- _INFORMATION_
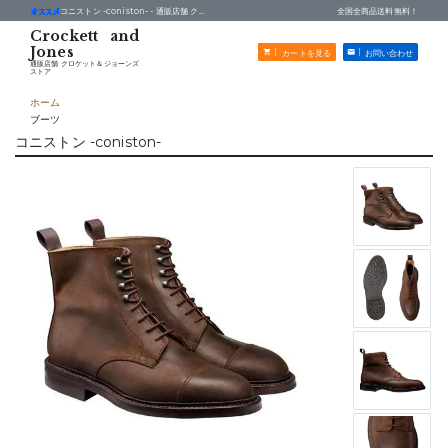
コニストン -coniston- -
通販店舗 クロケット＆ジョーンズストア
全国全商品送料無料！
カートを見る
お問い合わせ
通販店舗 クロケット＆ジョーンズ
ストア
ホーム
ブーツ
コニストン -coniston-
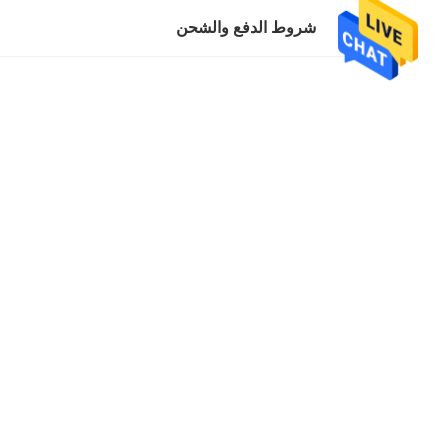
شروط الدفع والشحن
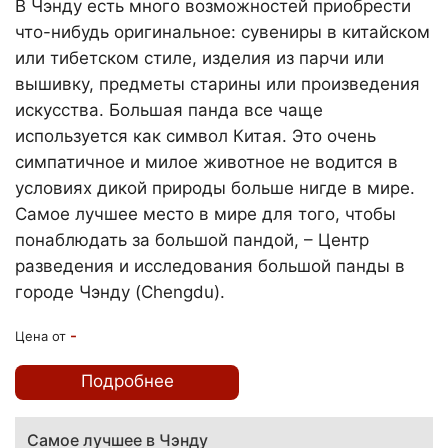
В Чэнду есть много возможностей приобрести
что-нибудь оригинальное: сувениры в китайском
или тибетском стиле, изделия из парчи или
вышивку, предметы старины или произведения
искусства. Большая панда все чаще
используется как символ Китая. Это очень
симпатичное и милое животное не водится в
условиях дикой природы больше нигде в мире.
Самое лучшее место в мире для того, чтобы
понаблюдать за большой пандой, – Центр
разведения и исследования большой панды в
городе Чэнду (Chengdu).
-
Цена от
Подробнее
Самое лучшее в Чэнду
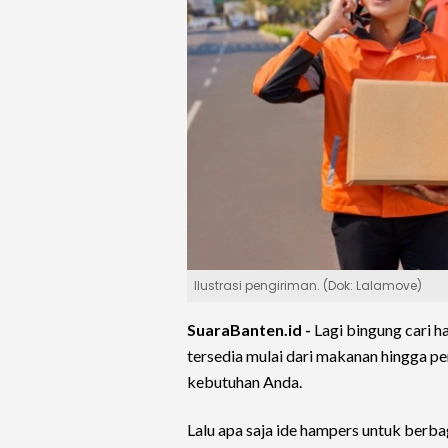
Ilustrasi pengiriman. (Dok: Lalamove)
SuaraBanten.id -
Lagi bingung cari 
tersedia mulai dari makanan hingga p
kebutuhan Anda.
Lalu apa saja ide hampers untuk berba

--

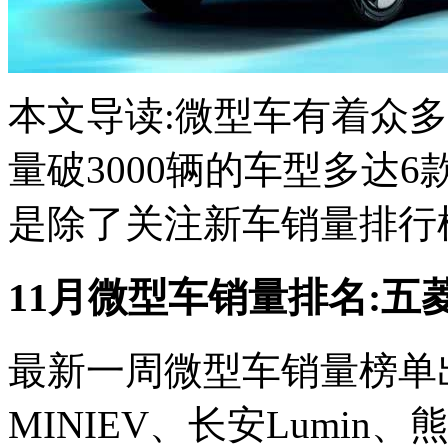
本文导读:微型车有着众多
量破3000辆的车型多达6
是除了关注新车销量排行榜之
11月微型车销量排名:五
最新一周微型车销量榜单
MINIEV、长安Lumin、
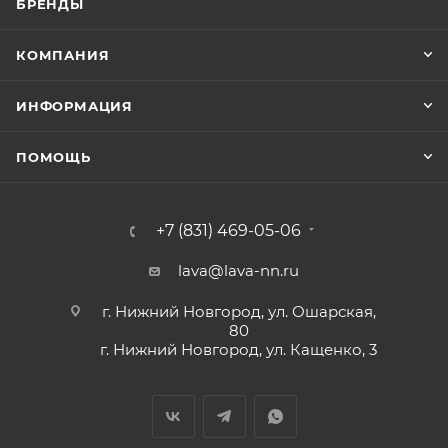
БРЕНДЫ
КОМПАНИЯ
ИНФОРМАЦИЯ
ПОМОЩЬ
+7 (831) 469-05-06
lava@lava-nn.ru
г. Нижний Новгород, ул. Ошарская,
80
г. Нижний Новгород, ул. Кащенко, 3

- _PROBLEM TO SOLVE_
For this exercise, copy every line of the data that holds "通販店舗".

- _OUTPUT_
通販店舗 クロケット＆ジョーンズストア
通販店舗 クロケット＆ジョーンズ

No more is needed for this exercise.